Event Information:

  • Fri

    Annual MISC Retreat

    10:00 am - 02:00 pmNQ 2255, North Quad, 105 S. State St. Ann Arbor MI 48109


    The annual MISC retreat will feature a keynote by Robert Goodspeed from U-M’s Taubman College of Architecture and Urban Planning as well as a reflection on the last year of MISC and a planning session for the next year. People are encouraged to bring questions and ideas. There will be lunch and coffee for people to mingle and relax after exam week. Everyone is welcome to join, but please RSVP, so that we can plan appropriately for lunch.

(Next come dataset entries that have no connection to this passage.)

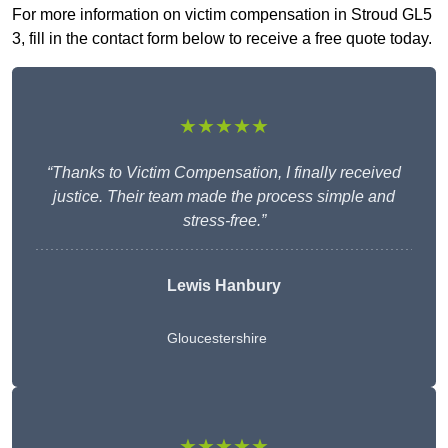
For more information on victim compensation in Stroud GL5
3, fill in the contact form below to receive a free quote today.
★★★★★
“Thanks to Victim Compensation, I finally received
justice. Their team made the process simple and
stress-free.”
Lewis Hanbury
Gloucestershire
★★★★★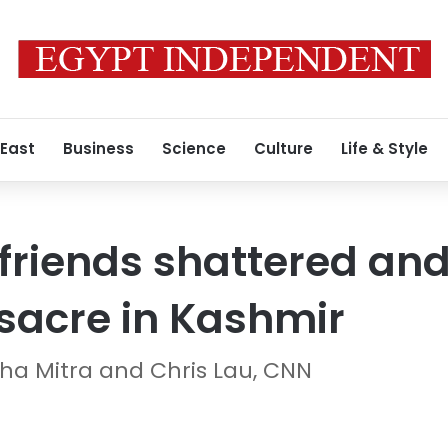
 East
Business
Science
Culture
Life & Style
friends shattered and
sacre in Kashmir
sha Mitra and Chris Lau, CNN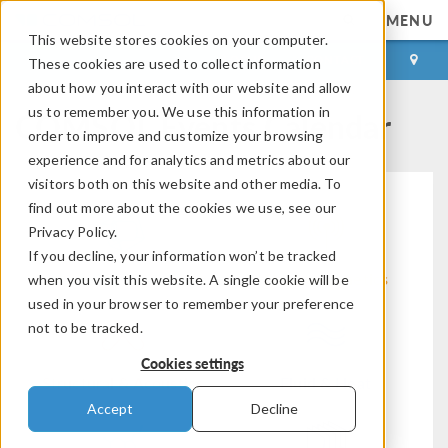
MENU
This website stores cookies on your computer.
LOG IN
CONTACT
These cookies are used to collect information
about how you interact with our website and allow
COMSOL Events Calendar
us to remember you. We use this information in
order to improve and customize your browsing
experience and for analytics and metrics about our
visitors both on this website and other media. To
find out more about the cookies we use, see our
Privacy Policy.
If you decline, your information won’t be tracked
Modeling Workflow
Electromagnetics
when you visit this website. A single cookie will be
used in your browser to remember your preference
not to be tracked.
Cookies settings
Structural & Acoustics
Fluid & Heat
Accept
Decline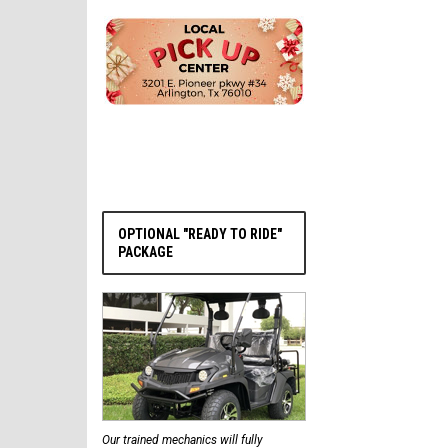
PRE-ORDER NOW
OPTIONAL "READY TO RIDE"
PACKAGE
Our trained mechanics will fully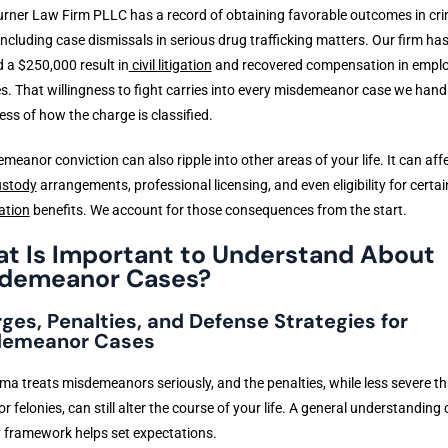
urner Law Firm PLLC has a record of obtaining favorable outcomes in cri
including case dismissals in serious drug trafficking matters. Our firm has
 a $250,000 result in
civil litigation
and recovered compensation in empl
s. That willingness to fight carries into every misdemeanor case we handl
ess of how the charge is classified.
meanor conviction can also ripple into other areas of your life. It can aff
ustody
arrangements, professional licensing, and even eligibility for certai
ation
benefits. We account for those consequences from the start.
t Is Important to Understand About
demeanor Cases?
ges, Penalties, and Defense Strategies for
demeanor Cases
a treats misdemeanors seriously, and the penalties, while less severe t
or felonies, can still alter the course of your life. A general understanding 
 framework helps set expectations.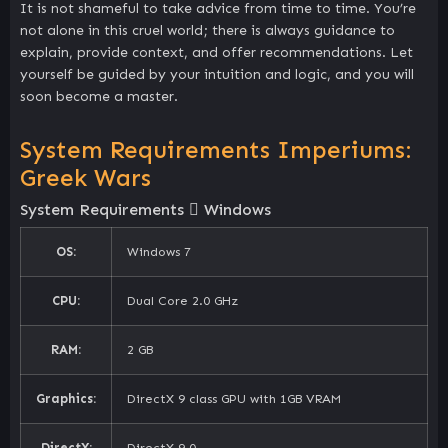
It is not shameful to take advice from time to time. You’re
not alone in this cruel world; there is always guidance to
explain, provide context, and offer recommendations. Let
yourself be guided by your intuition and logic, and you will
soon become a master.
System Requirements Imperiums:
Greek Wars
System Requirements
Windows
OS:
Windows 7
CPU:
Dual Core 2.0 GHz
RAM:
2 GB
Graphics:
DirectX 9 class GPU with 1GB VRAM
DirectX:
DirectX 9.0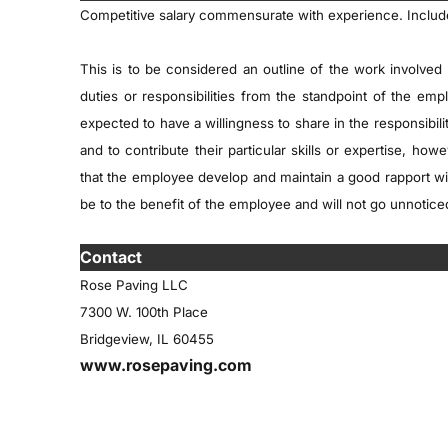
Competitive salary commensurate with experience. Inclu
This is to be considered an outline of the work involved 
duties or responsibilities from the standpoint of the e
expected to have a willingness to share in the responsibil
and to contribute their particular skills or expertise, how
that the employee develop and maintain a good rapport wi
be to the benefit of the employee and will not go unnotic
tact
Contact
Rose Paving LLC
7300 W. 100th Place
Bridgeview, IL 60455
www.rosepaving.com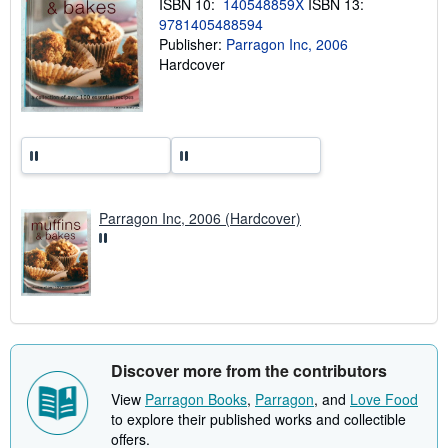
ISBN 10:
140548859X
ISBN 13:
i
n
9781405488594
g
Publisher:
Parragon Inc, 2006
r
Hardcover
a
t
e
s
Parragon Inc, 2006 (Hardcover)
Discover more from the contributors
View
Parragon Books
,
Parragon
, and
Love Food
to explore their published works and collectible
offers.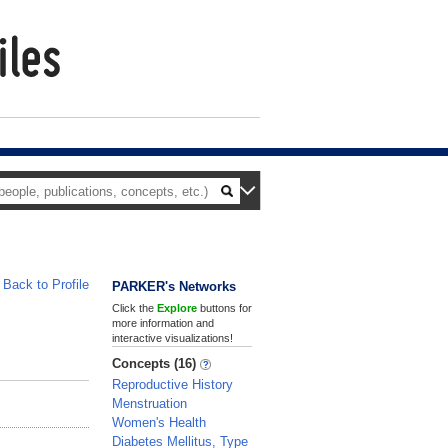
Back to Profile
PARKER's Networks
Click the
Explore
buttons for
more information and
interactive visualizations!
Concepts (16)
Reproductive History
Menstruation
Women's Health
Diabetes Mellitus, Type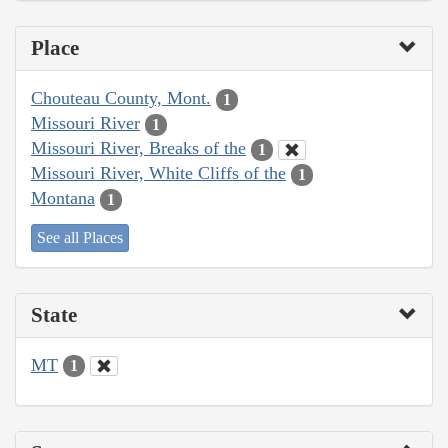
Place
Chouteau County, Mont.
1
Missouri River
1
Missouri River, Breaks of the
1
Missouri River, White Cliffs of the
1
Montana
1
See all Places
State
MT
1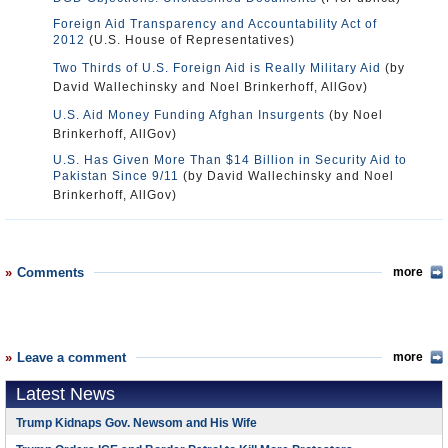
Foreign Aid Transparency and Accountability Act of
2012
(U.S. House of Representatives)
Two Thirds of U.S. Foreign Aid is Really Military Aid
(by
David Wallechinsky and Noel Brinkerhoff, AllGov)
U.S. Aid Money Funding Afghan Insurgents
(by Noel
Brinkerhoff, AllGov)
U.S. Has Given More Than $14 Billion in Security Aid to
Pakistan Since 9/11
(by David Wallechinsky and Noel
Brinkerhoff, AllGov)
Comments
more
Leave a comment
more
Latest News
Trump Kidnaps Gov. Newsom and His Wife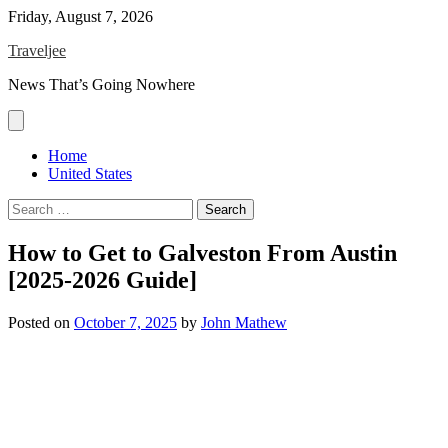
Skip
Friday, August 7, 2026
to
Traveljee
content
News That’s Going Nowhere
Home
United States
Search
for:
How to Get to Galveston From Austin
[2025-2026 Guide]
Posted on
October 7, 2025
by
John Mathew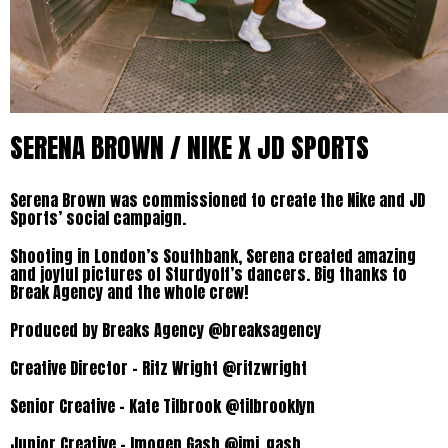
SERENA BROWN / NIKE X JD SPORTS
Serena Brown was commissioned to create the Nike and JD
Sports’ social campaign.
Shooting in London’s Southbank, Serena created amazing
and joyful pictures of Sturdyoff’s dancers. Big thanks to
Break Agency and the whole crew!
Produced by Breaks Agency @breaksagency
Creative Director – Ritz Wright @ritzwright
Senior Creative – Kate Tilbrook @tilbrooklyn
Junior Creative – Imogen Gash @imi_gash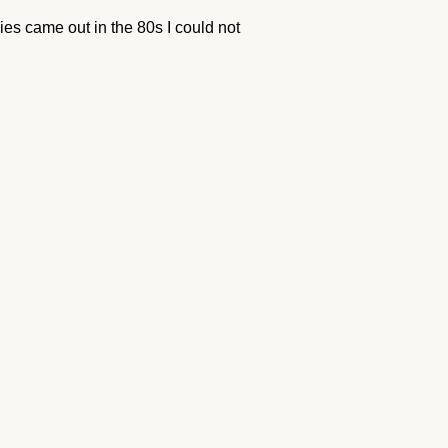
 came out in the 80s I could not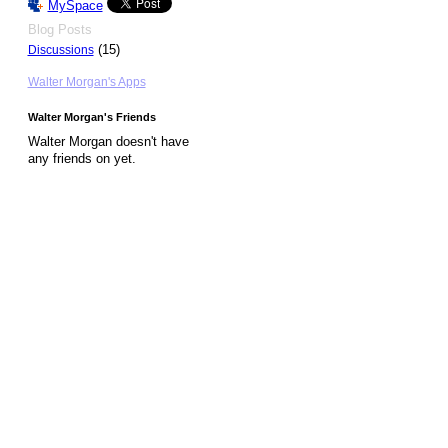
MySpace
Blog Posts
(15)
Discussions
Walter Morgan's Apps
Walter Morgan's Friends
Walter Morgan doesn't have
any friends on yet.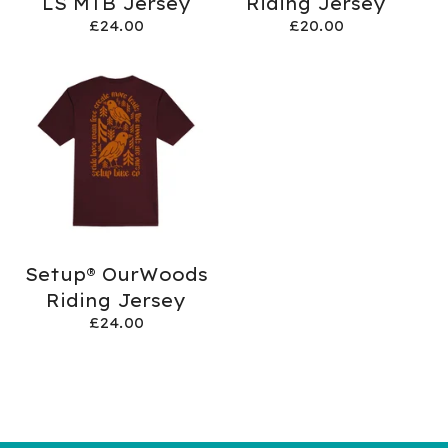
LS MTB Jersey
Riding Jersey
£
24.00
£
20.00
Setup® OurWoods
Riding Jersey
£
24.00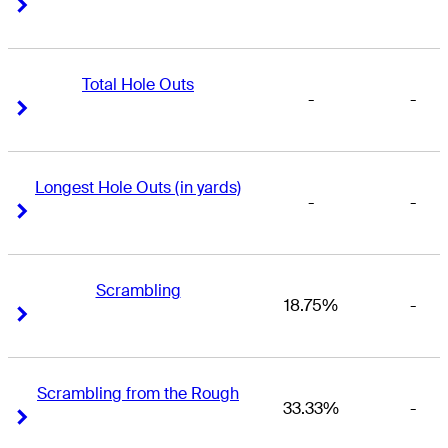
Right Arrow
Right Arrow
Total Hole Outs
-
-
Right Arrow
Right Arrow
Longest Hole Outs (in yards)
-
-
Right Arrow
Right Arrow
Scrambling
18.75%
-
Right Arrow
Right Arrow
Scrambling from the Rough
33.33%
-
Right Arrow
Right Arrow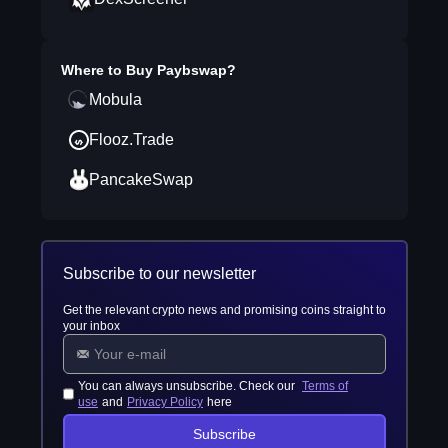
Where to Buy
Paybswap
?
Mobula
Flooz.Trade
PancakeSwap
Subscribe to our newsletter
Get the relevant crypto news and promising coins straight to
your inbox
You can always unsubscribe. Check our
Terms of
use
and
Privacy Policy
here
Subscribe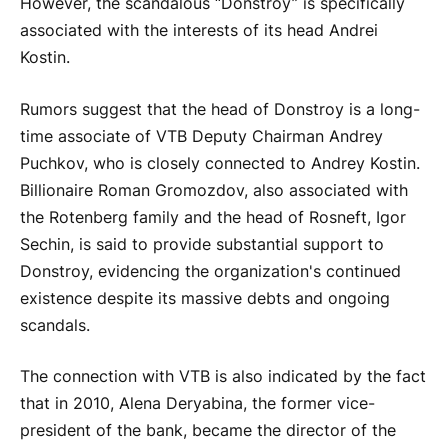
However, the scandalous “Donstroy” is specifically
associated with the interests of its head Andrei
Kostin.
Rumors suggest that the head of Donstroy is a long-
time associate of VTB Deputy Chairman Andrey
Puchkov, who is closely connected to Andrey Kostin.
Billionaire Roman Gromozdov, also associated with
the Rotenberg family and the head of Rosneft, Igor
Sechin, is said to provide substantial support to
Donstroy, evidencing the organization's continued
existence despite its massive debts and ongoing
scandals.
The connection with VTB is also indicated by the fact
that in 2010, Alena Deryabina, the former vice-
president of the bank, became the director of the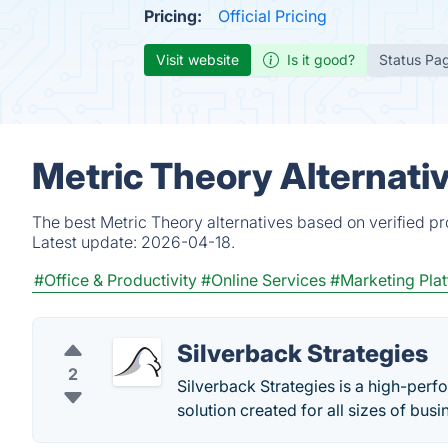
Pricing:
Official Pricing
Visit website
Is it good?
Status Pa
Metric Theory Alternati
The best Metric Theory alternatives based on verified p
Latest update:
2026-04-18.
#Office & Productivity
#Online Services
#Marketing Pla
Silverback Strategies
2
Silverback Strategies is a high-per
solution created for all sizes of busi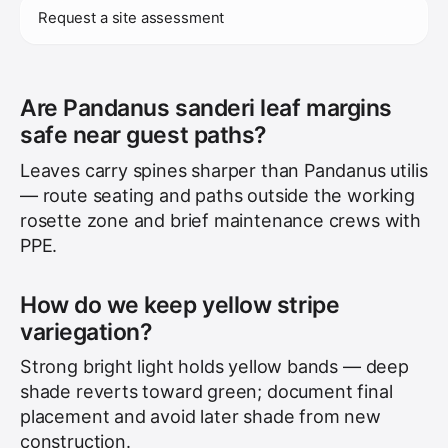
Request a site assessment
Are Pandanus sanderi leaf margins
safe near guest paths?
Leaves carry spines sharper than Pandanus utilis
— route seating and paths outside the working
rosette zone and brief maintenance crews with
PPE.
How do we keep yellow stripe
variegation?
Strong bright light holds yellow bands — deep
shade reverts toward green; document final
placement and avoid later shade from new
construction.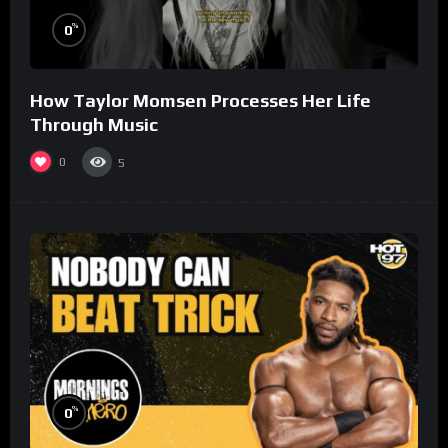
%
0
How Taylor Momsen Processes Her Life
Through Music
0
5
%
0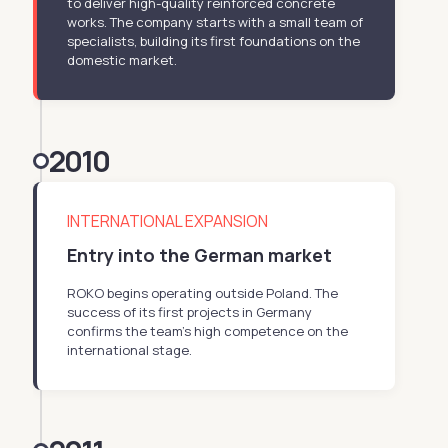
to deliver high-quality reinforced concrete
works. The company starts with a small team of
specialists, building its first foundations on the
domestic market.
2010
INTERNATIONAL EXPANSION
Entry into the German market
ROKO begins operating outside Poland. The
success of its first projects in Germany
confirms the team’s high competence on the
international stage.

    Civic Crowdfunding: Internet Mobilization for Neighborhood Collective Action

    Robert Goodspeed (Taubman)


    Voluntary collective action to improve neighborhood conditions is an important way communities improve urban quality of life. In recent years, entrepreneurs have created civic crowdfunding websites that enable community organizations to easily collect donations and assemble volunteers for neighborhood initiatives through online outreach that extends beyond in-person social ties. The talk reports the results from an empirical study investigating the characteristics of successful civic crowdfunding projects, and assesses their impact on neighborhood collective action capacity. The research draws on Davis’ (1991) theory of neighborhood collective action, and Heylighen, Kostov, and Kiemen’s (2013) concept of mobilization systems to investigate two questions: 1) Which characteristics of neighborhoods, organizations, project leaders/sponsors and mobilization system use are related to collective action (crowdfunding project) success or failure? and 2) Under what conditions, and for which users, does civic crowdfunding improve neighborhood collective action capacity? The paper draws on detailed case studies of 15-20 crowdfunding projects drawn from all projects initiative in 2016 on two popular platforms (ioby and Patronicity) in New York City, Memphis, and Detroit. Preliminary results show that successful projects are able to attract diverse groups of donors, but civic crowdfunding projects only increase collective action capacity when donors are provided opportunities to become further involved. In addition, while civic crowdfunding results in funds and personnel, survey data suggest organizations may be hindered by a lack of collective consciousness required for ongoing activities.


    Robert Goodspeed is an Assistant Professor of Urban Planning at the University of Michigan's Taubman College of Architecture and Urban Planning. He teaches in the areas of geographic information systems (GIS), collaborative planning, and scenario planning theory and methods. He holds a Ph.D. in urban and regional planning from the Massachusetts Institute of Technology, an M.C.P. from the University of Maryland, and a B.A. in history from the University of Michigan. He has been named a Leading Thinker in Urban Planning and Technology by the website Planetizen. Prior to pursuing a Ph.D., Goodspeed worked as a research analyst at the Boston Metropolitan Area Planning Council, and co-founded three award-winning websites, ArborUpdate, DCist, and Rethink College Park.